There are also questions about the coastguard’s claim that throughout June 13, the trawler sped towards Italy, covering 30 nautical miles and refusing all help except food and water.

But Alarm Phone, an emergency hotline for refugees that was independently in touch with the trawler, made public an email in which it informed the coastguard that the trawler was “in distress” at 5pm (14:00 GMT), almost nine hours before the coastguard said the trawler’s engines failed.

Alarm Phone did not specify whether the boat had suffered loss of power or control, but a separate investigation by Britain’s BBC broadcaster found that MarineTraffic beacons suggested merchant ships involved in aiding the trawler hovered from about 3pm (12:00 GMT) onwards around the spot where it later sank.

The Greek coastguard has rejected the MarineTraffic evidence.

Finally, there are questions about when the coastguard was present on the scene.

The coastguard said its vessel departed Chania, in western Crete, about 3:30pm (12:30 GMT) and reached the trawler at 10:40pm (19:40 GMT).

According to that timing, the trawler whose top speed is 32 knots would have taken seven hours to cover about 275km (170 miles) to known coordinates. It should have taken five and a half hours.

The coastguard pointed out that it has saved tens of thousands of lives at sea in the past few years and, once boats are overfilled and sail from the North African coast, coastguards in the Mediterranean are facing a dangerous situation whatever they do.

Previous tragedy

That any suspicion hovers over the Greek coastguard is because tows have gone wrong before and because of its growing reputation for pushing refugees back to other countries.

The latest tragedy is reminiscent of one in February 2014 when the coastguard caused a sailing boat to capsize off Farmakonisi in the east Aegean Sea by towing it at high speed.

Eleven Afghan women and children were drowned in its hold. The three fathers and husbands, who survived, said the coastguard had been trying to tow them back towards Turkey.

The coastguard said it was towing them to Farmakonisi, but the fathers said: “We knew we were going to Turkey because the lights on the shore there were orange, whereas the lights on Farmakonisi were white.”

Such pushbacks became the norm after March 2020 when Turkey announced it would no longer abide by the terms of an agreement with the European Union in which both sides pledged to hold back and readmit asylum seekers and irregular migrants.

The missing passengers

Relatives of the passengers on the capsized trawler have been arriving in Greece to find their loved ones. A few have been lucky. Many are not.

Ahmad Ayadi Shoaib travelled from Italy to the Malakasa reception camp, 40km (24 miles) north of Athens, looking for his nephew Mohammed.

Malakasa is where survivors were taken to be documented.
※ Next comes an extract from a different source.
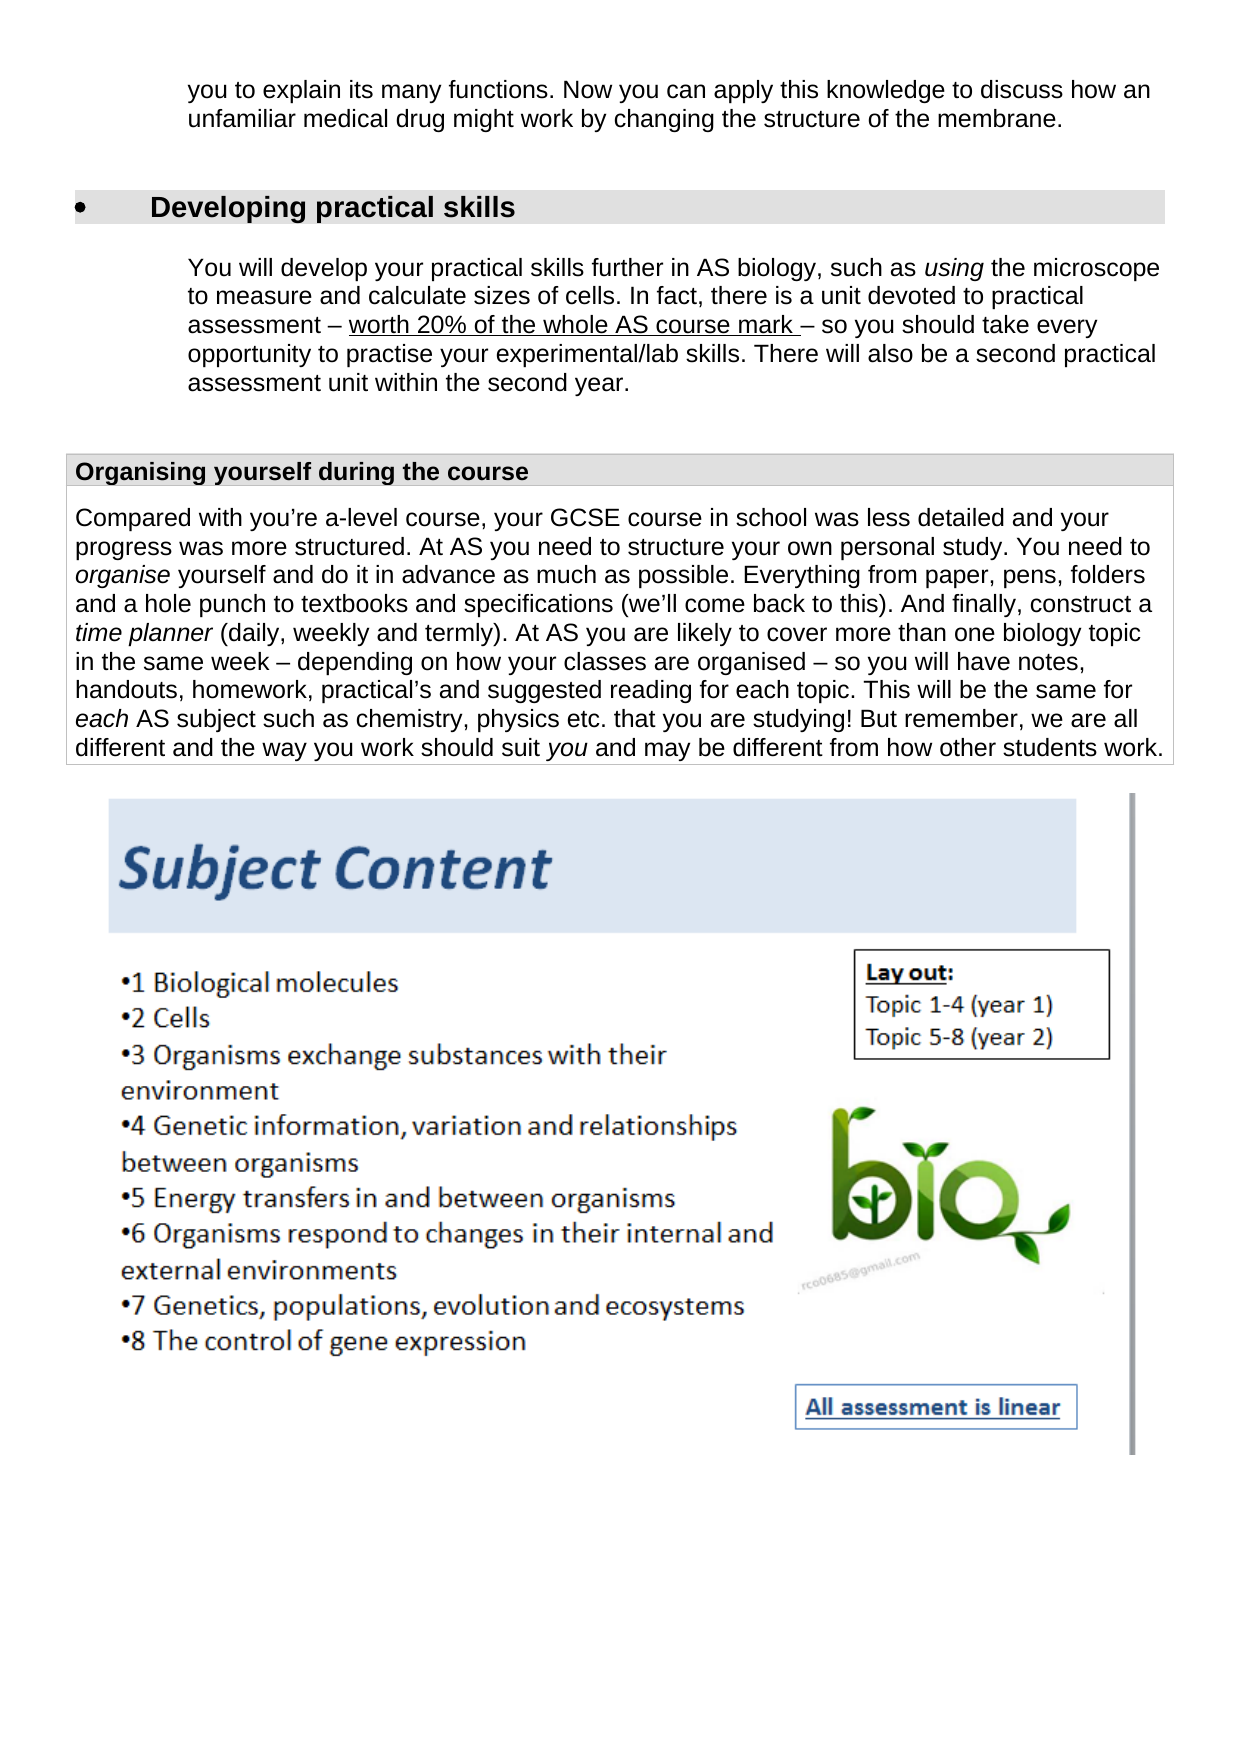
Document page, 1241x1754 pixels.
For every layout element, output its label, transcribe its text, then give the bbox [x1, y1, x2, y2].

text You will develop your practical skills further in AS biology, such as using the microscope to measure and calculate sizes of cells. In fact, there is a unit devoted to practical assessment – worth 20% of the whole AS course mark – so you should take every opportunity to practise your experimental/lab skills. There will also be a second practical assessment unit within the second year. [187, 252, 1165, 396]
list Developing practical skills [75, 190, 1165, 224]
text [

“I had invited my nephew officially, but he came on his own,” Shoaib said. “He was one of 33 boys, all 17 years old, who left without their fathers’ consent and went to Libya.”

Once in the smugglers’ clutches, Mohammed had second thoughts.

“When he got to Libya, he asked for money to go back to Egypt,” Shoaib said. “But the smugglers demanded money from the boys’ fathers, or they said they would kill the boys.”

Shoaib did not find Mohammed on the day Al Jazeera spoke to him. His nephew along with dozens of his friends may be at the bottom of the Ionian Sea.

Greece migration
Usman Siddique [John Psaropoulos/Al Jazeera]

The human toll of this tragedy led one survivor to return home.

Usman Siddique, a policeman from Gujrat in eastern Pakistan, had originally set out to make a better living in Europe for his wife and son. After talking to his father on the phone, he decided to go home.

“After two months [away], I was talking to my father and mother. He was crying day and night, saying, ‘Come back. Come back home, Come back to home.’ It’s a very tough time for me.”